**WHAT IS BEING ASKED:**
From the records below, copy out each line that contains the string "作文相談会を開催しました".

**PROVIDED INFORMATION:**
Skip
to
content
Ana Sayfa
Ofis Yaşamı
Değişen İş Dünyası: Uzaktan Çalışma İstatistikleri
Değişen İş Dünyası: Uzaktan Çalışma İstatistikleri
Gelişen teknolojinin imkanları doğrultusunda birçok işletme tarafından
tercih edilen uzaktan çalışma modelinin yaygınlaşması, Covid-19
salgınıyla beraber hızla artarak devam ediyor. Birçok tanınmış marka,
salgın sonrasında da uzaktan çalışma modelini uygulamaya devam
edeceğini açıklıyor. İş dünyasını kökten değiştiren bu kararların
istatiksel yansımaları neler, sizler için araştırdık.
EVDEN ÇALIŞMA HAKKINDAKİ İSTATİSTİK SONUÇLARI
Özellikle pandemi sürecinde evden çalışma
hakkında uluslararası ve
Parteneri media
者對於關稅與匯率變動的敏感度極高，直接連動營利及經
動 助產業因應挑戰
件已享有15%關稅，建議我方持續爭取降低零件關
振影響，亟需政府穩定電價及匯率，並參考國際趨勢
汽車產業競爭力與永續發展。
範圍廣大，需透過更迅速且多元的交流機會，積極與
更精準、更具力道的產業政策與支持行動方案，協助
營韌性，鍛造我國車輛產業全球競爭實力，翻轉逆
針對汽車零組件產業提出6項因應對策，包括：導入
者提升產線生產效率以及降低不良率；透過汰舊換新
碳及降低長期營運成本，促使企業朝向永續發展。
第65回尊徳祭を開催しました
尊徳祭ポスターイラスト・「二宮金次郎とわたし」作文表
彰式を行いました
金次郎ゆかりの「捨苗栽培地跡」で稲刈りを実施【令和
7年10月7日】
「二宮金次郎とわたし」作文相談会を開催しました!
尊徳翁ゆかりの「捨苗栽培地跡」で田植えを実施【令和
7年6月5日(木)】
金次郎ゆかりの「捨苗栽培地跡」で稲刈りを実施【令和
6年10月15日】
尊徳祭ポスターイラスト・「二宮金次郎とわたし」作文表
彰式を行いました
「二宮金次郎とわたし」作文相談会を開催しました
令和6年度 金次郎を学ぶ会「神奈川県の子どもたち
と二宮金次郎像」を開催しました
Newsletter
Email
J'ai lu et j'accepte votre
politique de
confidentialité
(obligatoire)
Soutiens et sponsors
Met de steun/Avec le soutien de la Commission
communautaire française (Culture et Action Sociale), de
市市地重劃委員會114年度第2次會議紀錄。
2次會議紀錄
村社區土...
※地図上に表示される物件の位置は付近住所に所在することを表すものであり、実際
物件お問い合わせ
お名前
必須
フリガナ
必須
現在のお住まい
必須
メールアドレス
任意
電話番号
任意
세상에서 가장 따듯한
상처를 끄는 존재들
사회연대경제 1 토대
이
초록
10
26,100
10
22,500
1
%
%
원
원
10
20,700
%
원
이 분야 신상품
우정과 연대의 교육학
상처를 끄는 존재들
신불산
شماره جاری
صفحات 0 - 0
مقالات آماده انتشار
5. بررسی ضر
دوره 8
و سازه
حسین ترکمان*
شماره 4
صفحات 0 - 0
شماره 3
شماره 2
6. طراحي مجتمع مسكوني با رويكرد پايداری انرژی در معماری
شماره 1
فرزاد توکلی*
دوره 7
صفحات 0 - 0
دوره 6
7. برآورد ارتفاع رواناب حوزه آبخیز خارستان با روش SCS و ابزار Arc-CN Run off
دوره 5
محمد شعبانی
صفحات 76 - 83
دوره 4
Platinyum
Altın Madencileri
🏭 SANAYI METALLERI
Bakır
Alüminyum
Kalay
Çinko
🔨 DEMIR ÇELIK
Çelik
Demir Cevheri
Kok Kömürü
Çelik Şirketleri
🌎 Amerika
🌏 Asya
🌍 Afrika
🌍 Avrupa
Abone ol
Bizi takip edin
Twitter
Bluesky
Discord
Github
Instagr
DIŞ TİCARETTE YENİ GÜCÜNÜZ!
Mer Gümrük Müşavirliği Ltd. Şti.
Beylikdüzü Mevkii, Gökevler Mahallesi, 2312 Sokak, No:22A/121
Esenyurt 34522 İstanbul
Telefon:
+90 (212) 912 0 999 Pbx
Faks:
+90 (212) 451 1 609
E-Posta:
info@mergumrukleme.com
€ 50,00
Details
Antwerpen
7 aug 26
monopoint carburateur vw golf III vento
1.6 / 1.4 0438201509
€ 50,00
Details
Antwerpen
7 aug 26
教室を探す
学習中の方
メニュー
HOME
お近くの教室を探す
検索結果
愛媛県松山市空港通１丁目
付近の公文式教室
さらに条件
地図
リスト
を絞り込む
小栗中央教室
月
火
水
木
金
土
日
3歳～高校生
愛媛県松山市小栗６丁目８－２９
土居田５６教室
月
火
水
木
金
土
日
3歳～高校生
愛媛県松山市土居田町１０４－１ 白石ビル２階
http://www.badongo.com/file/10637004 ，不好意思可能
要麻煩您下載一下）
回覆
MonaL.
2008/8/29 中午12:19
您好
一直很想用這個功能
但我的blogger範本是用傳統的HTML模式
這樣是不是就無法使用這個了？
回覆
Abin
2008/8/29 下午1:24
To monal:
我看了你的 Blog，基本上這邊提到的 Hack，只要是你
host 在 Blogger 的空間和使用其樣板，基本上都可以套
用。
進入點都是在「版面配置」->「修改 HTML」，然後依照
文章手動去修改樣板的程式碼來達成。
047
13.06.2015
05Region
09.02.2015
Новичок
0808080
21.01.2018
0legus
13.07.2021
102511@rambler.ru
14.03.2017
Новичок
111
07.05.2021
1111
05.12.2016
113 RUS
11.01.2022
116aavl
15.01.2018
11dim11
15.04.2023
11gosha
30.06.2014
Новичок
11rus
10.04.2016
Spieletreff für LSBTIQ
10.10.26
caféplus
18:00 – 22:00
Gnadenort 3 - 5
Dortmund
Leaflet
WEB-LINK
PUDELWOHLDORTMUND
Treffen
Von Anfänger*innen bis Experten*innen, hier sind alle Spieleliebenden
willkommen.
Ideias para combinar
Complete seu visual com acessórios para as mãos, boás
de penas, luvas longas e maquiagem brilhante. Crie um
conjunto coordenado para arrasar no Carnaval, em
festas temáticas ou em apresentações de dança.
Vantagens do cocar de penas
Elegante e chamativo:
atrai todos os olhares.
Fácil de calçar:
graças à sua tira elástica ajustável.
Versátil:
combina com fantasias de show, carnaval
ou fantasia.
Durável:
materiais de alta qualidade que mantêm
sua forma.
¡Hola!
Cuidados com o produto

**REPLY:**
「二宮金次郎とわたし」作文相談会を開催しました!
「二宮金次郎とわたし」作文相談会を開催しました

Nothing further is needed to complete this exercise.